Patterico's Pontifications

6/3/2010

Insert White Lawyer Joke Here

Filed under: Law,Race — DRJ @ 3:39 pm



[Guest post by DRJ]

San Antonio has nixed a plan by the State Bar of Texas to honor the contributions by early Anglo lawyers:

“Remember the Anglo lawyers! The State Bar of Texas had hoped do to so with a plaque on Alamo Plaza, but the city’s historic commission has refused to approve the plan, citing concerns about singling out a profession or ethnicity for honor near the famed landmark.”

I have a feeling this battle isn’t over yet.

— DRJ

4 Responses to “Insert White Lawyer Joke Here”

  1. The way to end racial discrimination is to stop discriminating on the basis of race.

    That’s true for government, and indeed, I believe it’s actually compelled of government by the Fourteenth Amendment.

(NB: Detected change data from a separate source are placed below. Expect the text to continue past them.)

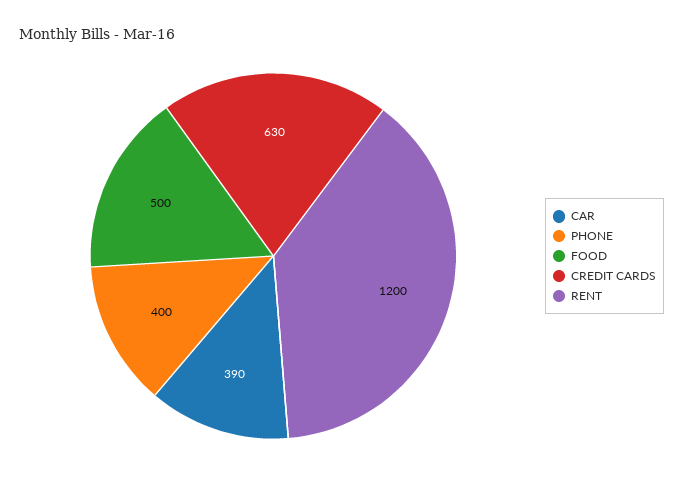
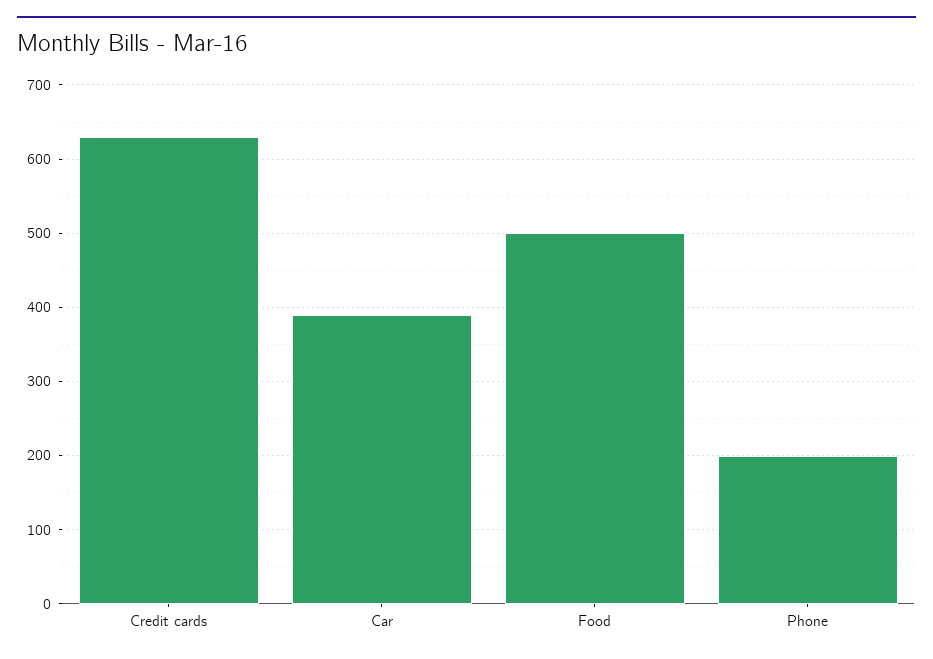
  {
    "CAR": 390,
-   "PHONE": 400,
+   "PHONE": 200,
    "FOOD": 500,
-   "CREDIT CARDS": 630,
+   "CREDIT CARDS": 630
-   "RENT": 1200
  }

It’s not similarly compelled of private citizens and groups, but it’s still good policy that should be followed.

    I don’t approve of “White History” celebrations, but neither do I approve of “Black History” or “Latino History” celebrations. There were, of course, people of all three races who’ve made historic contributions, and their histories should be taught for the most part because of the worth of their deeds — not because of, or under some rubric highlighting — their respective races. There were a few people whose deeds are historic precisely because they broke racial barriers, and I have no problem with recognizing that, either.

    But it’s time to be genuinely post-racial. I don’t confuse the obsession of the Obama crowd and Democrats generally with identity politics, and I certainly don’t mistake their amalgam of race-based policies as being “post-racial”; to the contrary, most of them are at least implicitly racist, and some of them quite overtly and offensively so.

    But these guys are just picking a fight. I’ll have no truck with them, and I wish they’d devote their energies to worthwhile causes. To the extent (and I think it’s considerable) that they’re attempting to mock or parody the practitioners of identity politics themselves, that’s fine, but I wish they’d find a less childish and more effective way to do that.

    Beldar (4e938d)

  2. Above, I should have said “not similarly compelled of private citizens and groups by the Fourteenth Amendment”; it is similarly compelled of most private citizens and groups by civil rights legislation.

    Beldar (4e938d)

  3. “…it is similarly compelled of most private citizens and groups by civil rights legislation.”

    Ah, but isn’t that the great Libertarian question being raised today in some circles?

    AD - RtR/OS! (decd9b)

  4. What Beldar hath spoken let no man put assunder.